Although technology connects us in some ways, it has done much more to disconnect us over the last half-century or so. Freeways, commuting, school busing, television and most recently, handheld devices – all of these have resulted in a society unlike anything in history. Most of us don’t know many of our neighbors, we don’t often see our own families face to face. Most of our co-workers become strangers when the work day is over. Commuter churches are disconnected from their neighborhood.
I’m not a Luddite. Decades ago, when the Web was brand-new, I began to write about how access to more points of view was becoming a positive force in the world. I still believe that, even as Internet
gossip also does so much damage. Media domination by a handful of mega-corporations whose mission is to sell eyeballs to advertisers is not good for anyone. Diversity in viewpoints can drive creativity.
Research is uncovering fascinating insights into how our tone of voice, facial expression and eye contact – and even eating together – can act below our awareness to calm our automatic stress responses. Yet those means of communication, which are so important, are almost completely missing from social media. It is no wonder we are desperately eager to stay superficially engaged, even when we know how dangerous distracted driving is.

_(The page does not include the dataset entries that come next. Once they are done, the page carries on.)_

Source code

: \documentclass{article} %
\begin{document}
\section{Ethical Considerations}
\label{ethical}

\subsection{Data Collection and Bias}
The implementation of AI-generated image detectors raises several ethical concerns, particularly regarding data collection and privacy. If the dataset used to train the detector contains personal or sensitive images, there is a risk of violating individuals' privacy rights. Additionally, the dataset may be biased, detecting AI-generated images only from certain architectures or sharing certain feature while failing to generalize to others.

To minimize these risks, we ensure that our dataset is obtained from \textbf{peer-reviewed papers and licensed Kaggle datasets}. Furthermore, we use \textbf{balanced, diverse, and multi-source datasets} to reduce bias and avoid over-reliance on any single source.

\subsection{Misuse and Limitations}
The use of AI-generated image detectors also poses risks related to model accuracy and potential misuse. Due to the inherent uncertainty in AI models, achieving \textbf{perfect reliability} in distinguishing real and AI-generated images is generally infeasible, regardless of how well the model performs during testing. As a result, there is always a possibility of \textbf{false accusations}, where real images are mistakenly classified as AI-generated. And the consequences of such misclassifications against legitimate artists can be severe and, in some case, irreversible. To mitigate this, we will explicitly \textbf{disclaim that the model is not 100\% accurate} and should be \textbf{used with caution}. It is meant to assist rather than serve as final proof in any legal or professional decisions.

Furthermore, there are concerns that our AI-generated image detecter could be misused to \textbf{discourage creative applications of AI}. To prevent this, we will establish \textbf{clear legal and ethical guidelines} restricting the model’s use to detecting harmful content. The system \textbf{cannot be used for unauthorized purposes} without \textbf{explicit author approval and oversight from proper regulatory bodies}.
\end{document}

I myself don’t feel a great need to pay attention to text messages and so forth while driving. Don’t get me wrong – I feel the urge. But I rarely have trouble resisting it. So I’ve asked myself why this might be. The answer from my gut is that I have a good social support network – people I meet with regularly, face-to-face. These are people I trust deeply, from church, work, and our crisis intervention team. Social support has a very strong correlation to resistance and resilience under pressure. My intuition is that for people who build and maintain that kind of support, it is far easier to resist the urge to see and respond to every text, email or posting.
When we don’t have strong social support, we often buy into the myth that just getting away from the sources of stress will give real relief. However, what really happens is that our “fight-or-flight” response just changes into different kinds of fighting (seen any online political fighting lately?) or fleeing (noticed anybody who is emotionally checked out around you?).